• Instruksi Kerja
a) Kutip bagian berita tentang dana hibah KONI antara "PEKANBARU, PARASRRIAU.COM - Komisi" dan "diperoleh dari APBD.", termasuk kedua batas tersebut.
b) Menurut berita tentang dana hibah KONI, siapa yang menyampaikan peringatan kepada KONI se-Riau?

Soal Transparansi Dana Hibah, KI Riau Nilai KONI se-Riau ''Kangkangi'' UU KIP
Cari Berita

Advertisement

Soal Transparansi Dana Hibah, KI Riau Nilai KONI se-Riau ''Kangkangi'' UU KIP

Selasa, 23 Maret 2021


PEKANBARU, PARASRRIAU.COM - Komisi Informasi Provinsi Riau mengingatkan Komite Olahraga Nasional Indonesia (KONI) kabupaten kota se-Riau, termasuk KONI Provinsi, untuk mengimplementasikan Undang-Undang nomor 14 tahun 2008 tentang Keterbukaan Informasi Publik (UU KIP). Komisi Informasi menilai hampir seluruh KONI di Provinsi Riau selama ini telah abai dengan kewajibannya selaku badan publik, terutama tentang transparansi penggunaan dana hibah APBD yang diterima induk organisasi olahraga tersebut.


Peringatan itu disampaikan Ketua Komisi Informasi Riau Zufra Irwan, SE, sehubungan banyaknya masuk laporan dan keluhan-keluhan ke Komisi Informasi tentang ketidaktransparan KONI-KONI Kabupaten Kota se-Provinsi Riau, khususnya dalam pengelolaan anggaran dana hibah yang diperoleh dari APBD.

• Data Sumber
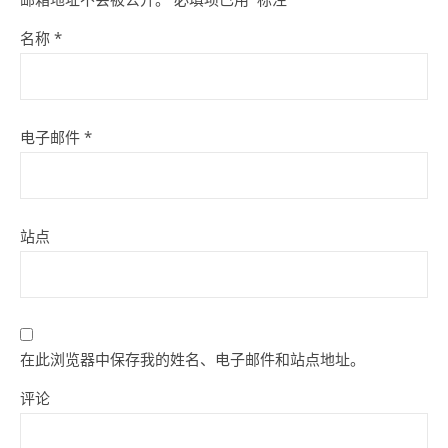
名称
*
电子邮件
*
站点
在此浏览器中保存我的姓名、电子邮件和站点地址。
评论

• Kumpulan Jawaban
a)
PEKANBARU, PARASRRIAU.COM - Komisi Informasi Provinsi Riau mengingatkan Komite Olahraga Nasional Indonesia (KONI) kabupaten kota se-Riau, termasuk KONI Provinsi, untuk mengimplementasikan Undang-Undang nomor 14 tahun 2008 tentang Keterbukaan Informasi Publik (UU KIP). Komisi Informasi menilai hampir seluruh KONI di Provinsi Riau selama ini telah abai dengan kewajibannya selaku badan publik, terutama tentang transparansi penggunaan dana hibah APBD yang diterima induk organisasi olahraga tersebut.


Peringatan itu disampaikan Ketua Komisi Informasi Riau Zufra Irwan, SE, sehubungan banyaknya masuk laporan dan keluhan-keluhan ke Komisi Informasi tentang ketidaktransparan KONI-KONI Kabupaten Kota se-Provinsi Riau, khususnya dalam pengelolaan anggaran dana hibah yang diperoleh dari APBD.

b) Peringatan itu disampaikan oleh Ketua Komisi Informasi Riau, Zufra Irwan, SE.